• **Given data**:
______________________________
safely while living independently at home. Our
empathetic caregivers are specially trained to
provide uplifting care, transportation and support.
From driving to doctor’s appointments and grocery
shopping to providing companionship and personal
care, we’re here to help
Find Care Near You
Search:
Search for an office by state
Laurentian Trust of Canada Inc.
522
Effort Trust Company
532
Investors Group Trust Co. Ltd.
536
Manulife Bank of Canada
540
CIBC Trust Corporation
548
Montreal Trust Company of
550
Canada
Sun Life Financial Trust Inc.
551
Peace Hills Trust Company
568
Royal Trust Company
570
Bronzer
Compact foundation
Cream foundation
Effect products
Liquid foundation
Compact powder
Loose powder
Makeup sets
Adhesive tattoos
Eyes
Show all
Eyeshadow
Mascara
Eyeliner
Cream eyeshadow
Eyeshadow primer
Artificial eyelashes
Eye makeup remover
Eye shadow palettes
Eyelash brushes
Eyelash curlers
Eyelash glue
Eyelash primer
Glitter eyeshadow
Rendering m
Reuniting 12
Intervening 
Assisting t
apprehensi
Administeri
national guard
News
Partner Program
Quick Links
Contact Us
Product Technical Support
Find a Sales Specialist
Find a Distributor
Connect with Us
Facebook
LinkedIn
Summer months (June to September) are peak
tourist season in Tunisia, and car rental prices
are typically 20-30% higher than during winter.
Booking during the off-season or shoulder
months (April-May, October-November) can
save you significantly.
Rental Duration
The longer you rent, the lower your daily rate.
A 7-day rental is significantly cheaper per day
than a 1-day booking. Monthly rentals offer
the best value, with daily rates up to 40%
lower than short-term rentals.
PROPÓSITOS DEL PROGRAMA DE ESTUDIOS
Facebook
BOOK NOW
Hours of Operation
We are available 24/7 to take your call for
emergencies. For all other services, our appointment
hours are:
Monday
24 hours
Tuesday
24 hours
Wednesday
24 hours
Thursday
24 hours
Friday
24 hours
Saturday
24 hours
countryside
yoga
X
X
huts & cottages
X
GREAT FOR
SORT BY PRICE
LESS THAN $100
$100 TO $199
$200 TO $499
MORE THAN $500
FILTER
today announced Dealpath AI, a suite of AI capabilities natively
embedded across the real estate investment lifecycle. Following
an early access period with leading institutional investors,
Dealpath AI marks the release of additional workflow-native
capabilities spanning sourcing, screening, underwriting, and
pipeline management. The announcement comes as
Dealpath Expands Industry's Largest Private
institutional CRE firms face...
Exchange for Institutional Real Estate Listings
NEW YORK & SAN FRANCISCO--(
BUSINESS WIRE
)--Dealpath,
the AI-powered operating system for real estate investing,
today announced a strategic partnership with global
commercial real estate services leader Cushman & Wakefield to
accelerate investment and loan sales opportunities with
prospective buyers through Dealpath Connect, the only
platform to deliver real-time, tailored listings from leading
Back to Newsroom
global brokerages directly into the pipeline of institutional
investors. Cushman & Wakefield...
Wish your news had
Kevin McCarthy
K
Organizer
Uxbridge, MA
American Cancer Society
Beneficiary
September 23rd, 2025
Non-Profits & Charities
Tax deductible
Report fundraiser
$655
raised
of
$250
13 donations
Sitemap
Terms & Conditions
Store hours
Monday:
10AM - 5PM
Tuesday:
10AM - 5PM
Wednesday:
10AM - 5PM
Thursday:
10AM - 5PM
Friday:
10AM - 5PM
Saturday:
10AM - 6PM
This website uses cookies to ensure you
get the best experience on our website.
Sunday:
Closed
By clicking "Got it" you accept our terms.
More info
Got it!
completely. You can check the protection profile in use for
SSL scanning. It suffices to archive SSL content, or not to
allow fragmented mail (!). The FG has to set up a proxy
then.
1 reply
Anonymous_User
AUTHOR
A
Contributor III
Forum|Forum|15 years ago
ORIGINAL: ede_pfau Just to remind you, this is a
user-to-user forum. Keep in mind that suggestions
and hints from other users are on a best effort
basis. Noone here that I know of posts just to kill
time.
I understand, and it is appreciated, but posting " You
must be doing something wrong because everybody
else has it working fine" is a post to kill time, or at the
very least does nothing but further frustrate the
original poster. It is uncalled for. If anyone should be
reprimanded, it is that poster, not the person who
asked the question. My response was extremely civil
______________________________
Rewrite the lines of all the rows above, substituting "Instagram" for every occurrence of "Facebook" and leaving everything else unchanged.

safely while living independently at home. Our
empathetic caregivers are specially trained to
provide uplifting care, transportation and support.
From driving to doctor’s appointments and grocery
shopping to providing companionship and personal
care, we’re here to help
Find Care Near You
Search:
Search for an office by state
Laurentian Trust of Canada Inc.
522
Effort Trust Company
532
Investors Group Trust Co. Ltd.
536
Manulife Bank of Canada
540
CIBC Trust Corporation
548
Montreal Trust Company of
550
Canada
Sun Life Financial Trust Inc.
551
Peace Hills Trust Company
568
Royal Trust Company
570
Bronzer
Compact foundation
Cream foundation
Effect products
Liquid foundation
Compact powder
Loose powder
Makeup sets
Adhesive tattoos
Eyes
Show all
Eyeshadow
Mascara
Eyeliner
Cream eyeshadow
Eyeshadow primer
Artificial eyelashes
Eye makeup remover
Eye shadow palettes
Eyelash brushes
Eyelash curlers
Eyelash glue
Eyelash primer
Glitter eyeshadow
Rendering m
Reuniting 12
Intervening 
Assisting t
apprehensi
Administeri
national guard
News
Partner Program
Quick Links
Contact Us
Product Technical Support
Find a Sales Specialist
Find a Distributor
Connect with Us
Instagram
LinkedIn
Summer months (June to September) are peak
tourist season in Tunisia, and car rental prices
are typically 20-30% higher than during winter.
Booking during the off-season or shoulder
months (April-May, October-November) can
save you significantly.
Rental Duration
The longer you rent, the lower your daily rate.
A 7-day rental is significantly cheaper per day
than a 1-day booking. Monthly rentals offer
the best value, with daily rates up to 40%
lower than short-term rentals.
PROPÓSITOS DEL PROGRAMA DE ESTUDIOS
Instagram
BOOK NOW
Hours of Operation
We are available 24/7 to take your call for
emergencies. For all other services, our appointment
hours are:
Monday
24 hours
Tuesday
24 hours
Wednesday
24 hours
Thursday
24 hours
Friday
24 hours
Saturday
24 hours
countryside
yoga
X
X
huts & cottages
X
GREAT FOR
SORT BY PRICE
LESS THAN $100
$100 TO $199
$200 TO $499
MORE THAN $500
FILTER
today announced Dealpath AI, a suite of AI capabilities natively
embedded across the real estate investment lifecycle. Following
an early access period with leading institutional investors,
Dealpath AI marks the release of additional workflow-native
capabilities spanning sourcing, screening, underwriting, and
pipeline management. The announcement comes as
Dealpath Expands Industry's Largest Private
institutional CRE firms face...
Exchange for Institutional Real Estate Listings
NEW YORK & SAN FRANCISCO--(
BUSINESS WIRE
)--Dealpath,
the AI-powered operating system for real estate investing,
today announced a strategic partnership with global
commercial real estate services leader Cushman & Wakefield to
accelerate investment and loan sales opportunities with
prospective buyers through Dealpath Connect, the only
platform to deliver real-time, tailored listings from leading
Back to Newsroom
global brokerages directly into the pipeline of institutional
investors. Cushman & Wakefield...
Wish your news had
Kevin McCarthy
K
Organizer
Uxbridge, MA
American Cancer Society
Beneficiary
September 23rd, 2025
Non-Profits & Charities
Tax deductible
Report fundraiser
$655
raised
of
$250
13 donations
Sitemap
Terms & Conditions
Store hours
Monday:
10AM - 5PM
Tuesday:
10AM - 5PM
Wednesday:
10AM - 5PM
Thursday:
10AM - 5PM
Friday:
10AM - 5PM
Saturday:
10AM - 6PM
This website uses cookies to ensure you
get the best experience on our website.
Sunday:
Closed
By clicking "Got it" you accept our terms.
More info
Got it!
completely. You can check the protection profile in use for
SSL scanning. It suffices to archive SSL content, or not to
allow fragmented mail (!). The FG has to set up a proxy
then.
1 reply
Anonymous_User
AUTHOR
A
Contributor III
Forum|Forum|15 years ago
ORIGINAL: ede_pfau Just to remind you, this is a
user-to-user forum. Keep in mind that suggestions
and hints from other users are on a best effort
basis. Noone here that I know of posts just to kill
time.
I understand, and it is appreciated, but posting " You
must be doing something wrong because everybody
else has it working fine" is a post to kill time, or at the
very least does nothing but further frustrate the
original poster. It is uncalled for. If anyone should be
reprimanded, it is that poster, not the person who
asked the question. My response was extremely civil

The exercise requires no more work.